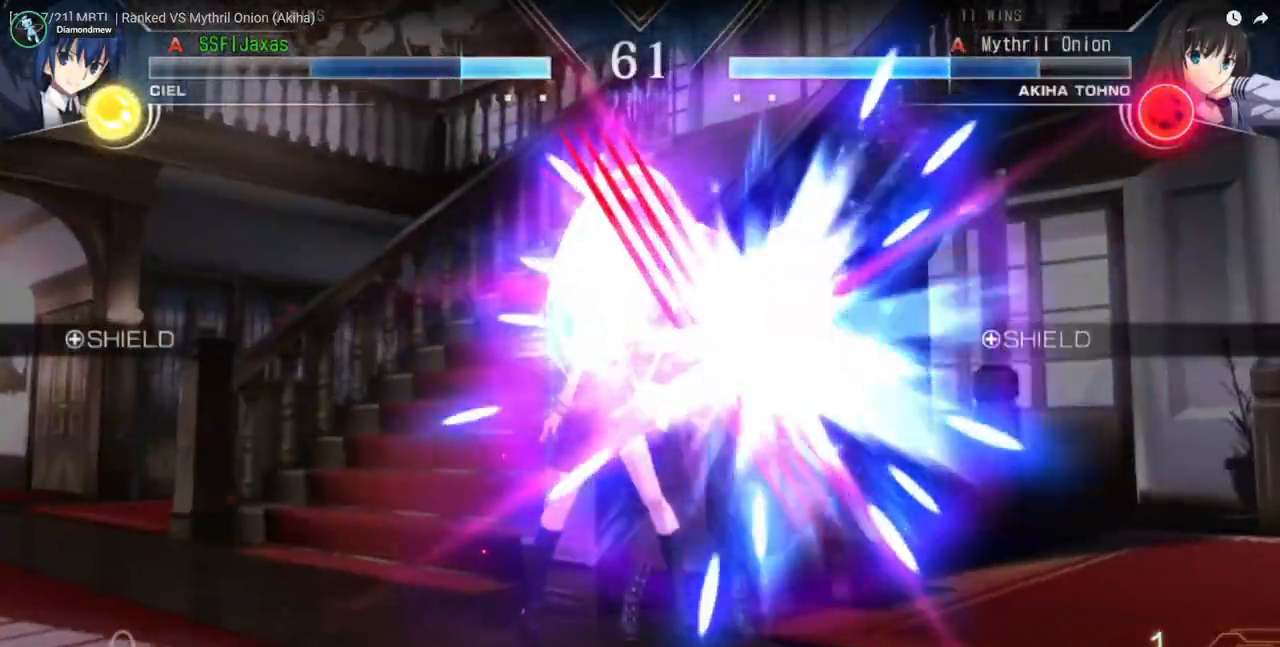
Gameplay with a controller (arcade stick); each line is a JSON object with the inputs held at the frame after it (dt_ms = milliseconds from this image to that frame). "events" lists button and stick changes between this image and that frame as [ms after this image, input, new state], when the widget could be followed in between. Not read: L2 L3 R3 SELECT START.
{"dt_ms": 500, "buttons": [], "events": [[100, "R2", "up"], [367, "TRIANGLE", "down"], [400, "DPAD_RIGHT", "up"], [467, "TRIANGLE", "up"]]}
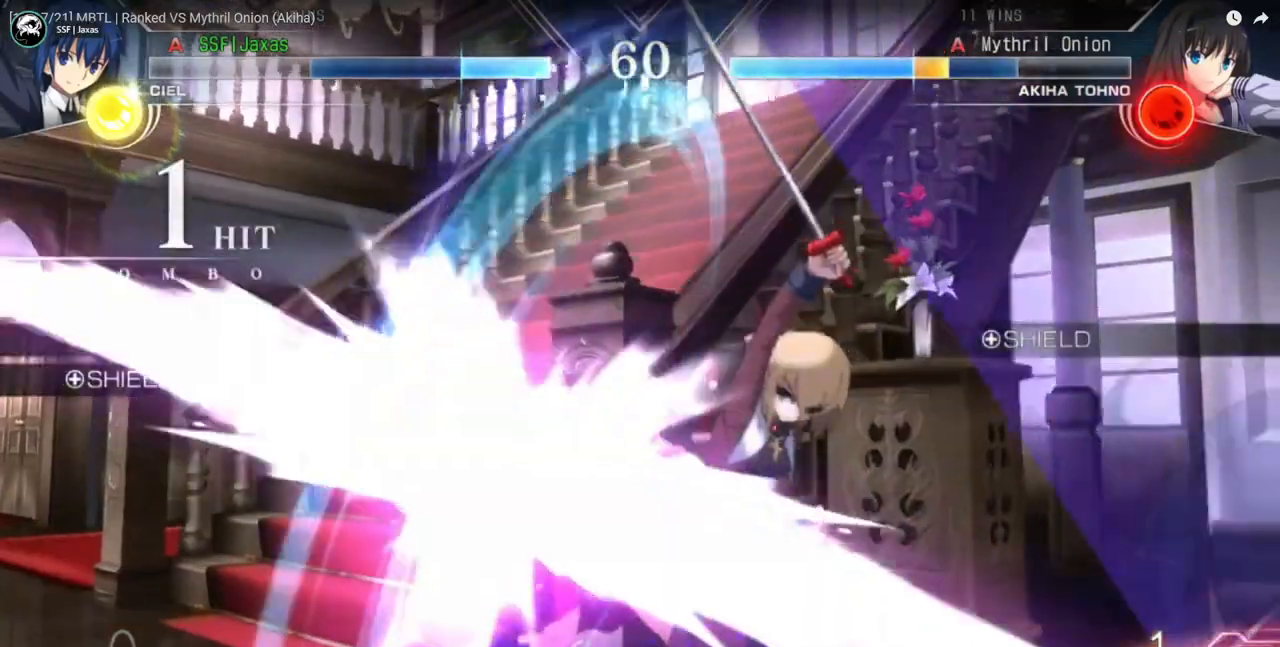
{"dt_ms": 1000, "buttons": ["TRIANGLE", "DPAD_UP", "DPAD_LEFT"]}
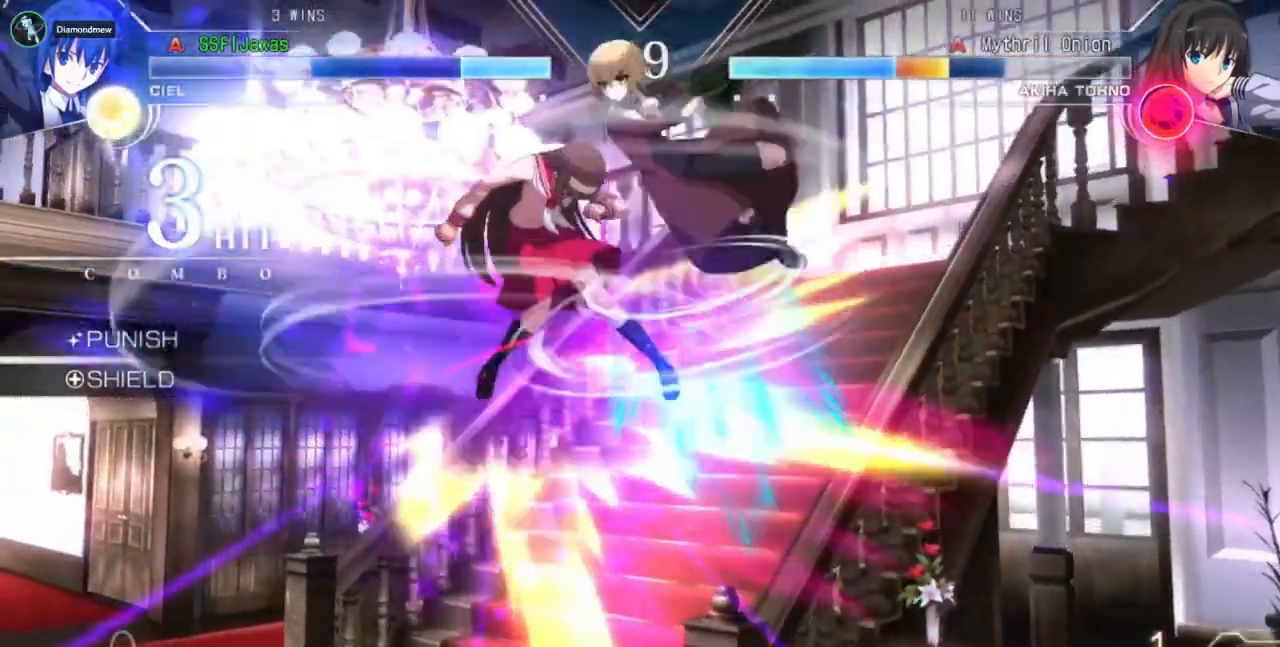
{"dt_ms": 500, "buttons": ["CIRCLE", "DPAD_DOWN"], "events": [[33, "DPAD_LEFT", "up"], [33, "DPAD_UP", "up"], [67, "TRIANGLE", "up"], [200, "TRIANGLE", "down"], [300, "TRIANGLE", "up"], [367, "DPAD_DOWN", "down"], [433, "CIRCLE", "down"]]}
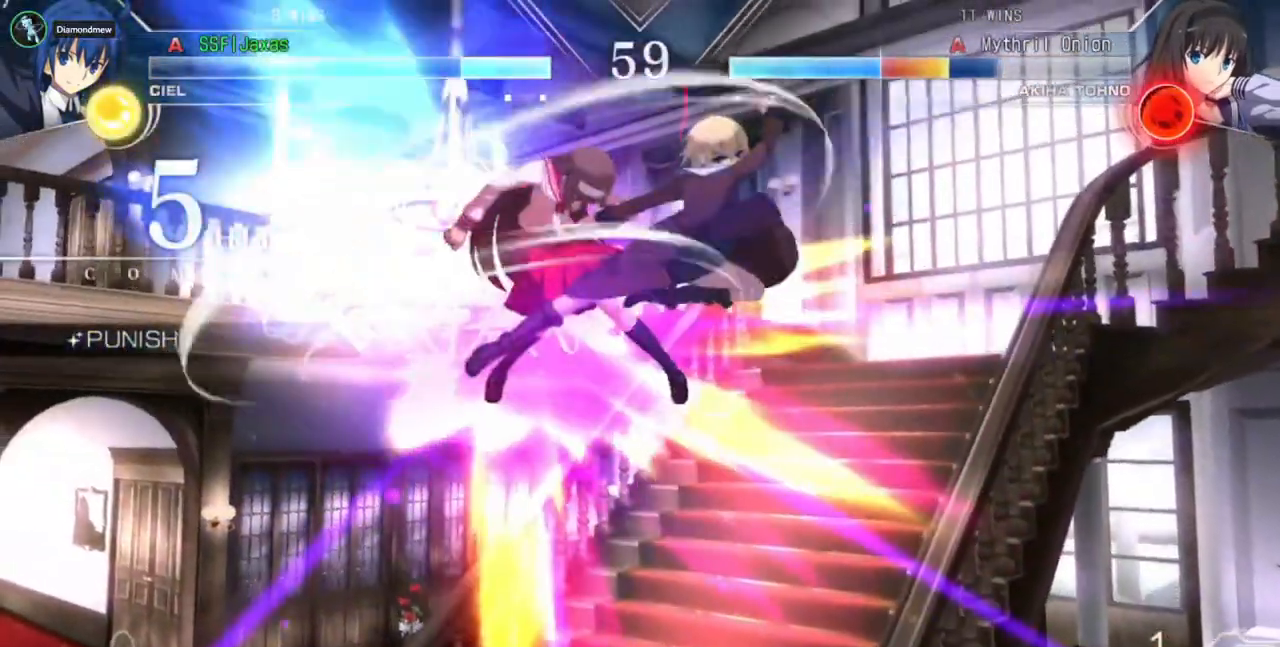
{"dt_ms": 500, "buttons": [], "events": [[100, "CIRCLE", "up"], [100, "DPAD_DOWN", "up"], [267, "DPAD_DOWN", "down"], [333, "DPAD_LEFT", "down"], [367, "DPAD_DOWN", "up"], [433, "R1", "down"], [467, "DPAD_LEFT", "up"], [500, "R1", "up"]]}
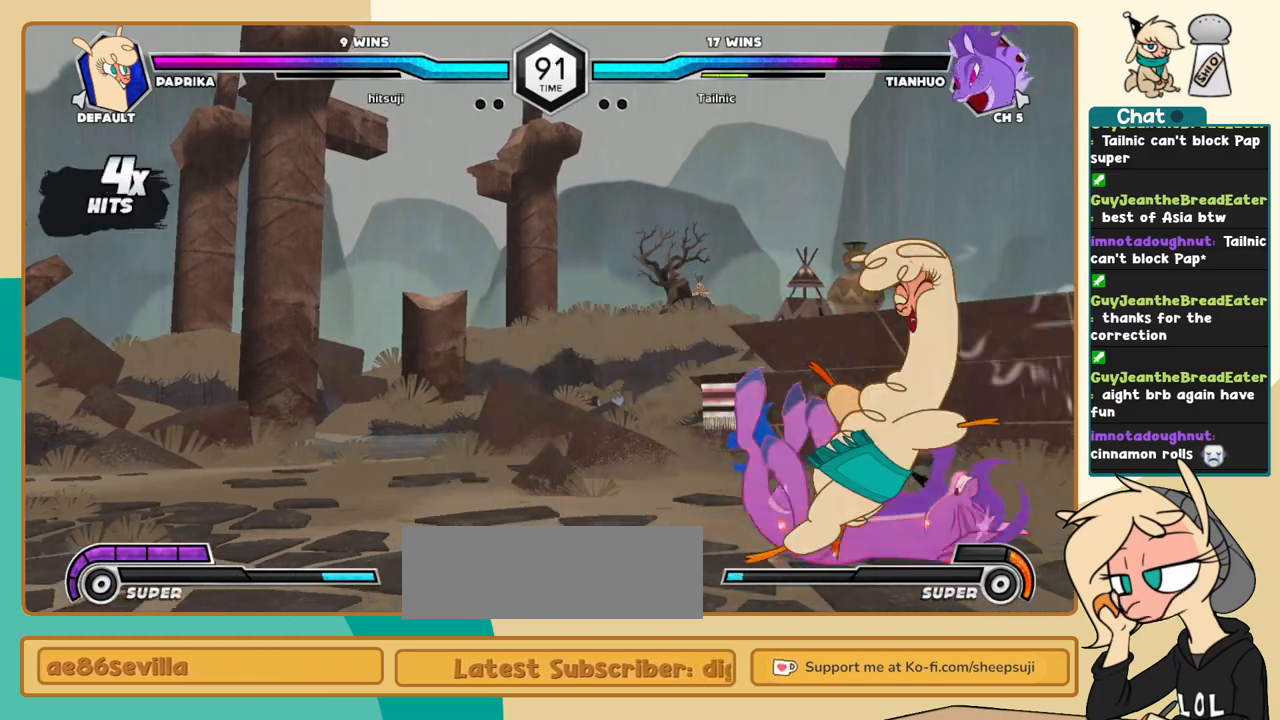
Gameplay with keyboard; each line is a JSON object with the keys held at the frame after it. "events" lists presses ("down") and releases ("up") of "a", "c", "d", "i", "j", "k", "l", "s", "x" and "z" between this image and that frame as [ms after this image, input, new state], when the widget could be followed in between. No other keys are recorded. Mouse input is not recorded.
{"keys": ["l"], "events": [[33, "i", "down"], [67, "i", "up"], [67, "l", "up"], [117, "c", "down"], [167, "c", "up"], [267, "l", "down"]]}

+===+

Could you write out the records again exactly, without any of their pictures?

Output of the task |
Gameplay with a controller (arcade stick); each line is a JSON object with the inputs held at the frame after it (dt_ms = milliseconds from this image to that frame). "events" lists button and stick changes between this image and that frame as [ms after this image, input, new state], when the widget could be followed in between. Not read: L2 L3 R3 SELECT START.
{"dt_ms": 500, "buttons": [], "events": [[100, "R2", "up"], [367, "TRIANGLE", "down"], [400, "DPAD_RIGHT", "up"], [467, "TRIANGLE", "up"]]}
{"dt_ms": 1000, "buttons": ["TRIANGLE", "DPAD_UP", "DPAD_LEFT"]}
{"dt_ms": 500, "buttons": ["CIRCLE", "DPAD_DOWN"], "events": [[33, "DPAD_LEFT", "up"], [33, "DPAD_UP", "up"], [67, "TRIANGLE", "up"], [200, "TRIANGLE", "down"], [300, "TRIANGLE", "up"], [367, "DPAD_DOWN", "down"], [433, "CIRCLE", "down"]]}
{"dt_ms": 500, "buttons": [], "events": [[100, "CIRCLE", "up"], [100, "DPAD_DOWN", "up"], [267, "DPAD_DOWN", "down"], [333, "DPAD_LEFT", "down"], [367, "DPAD_DOWN", "up"], [433, "R1", "down"], [467, "DPAD_LEFT", "up"], [500, "R1", "up"]]}
Gameplay with keyboard; each line is a JSON object with the keys held at the frame after it. "events" lists presses ("down") and releases ("up") of "a", "c", "d", "i", "j", "k", "l", "s", "x" and "z" between this image and that frame as [ms after this image, input, new state], when the widget could be followed in between. No other keys are recorded. Mouse input is not recorded.
{"keys": ["l"], "events": [[33, "i", "down"], [67, "i", "up"], [67, "l", "up"], [117, "c", "down"], [167, "c", "up"], [267, "l", "down"]]}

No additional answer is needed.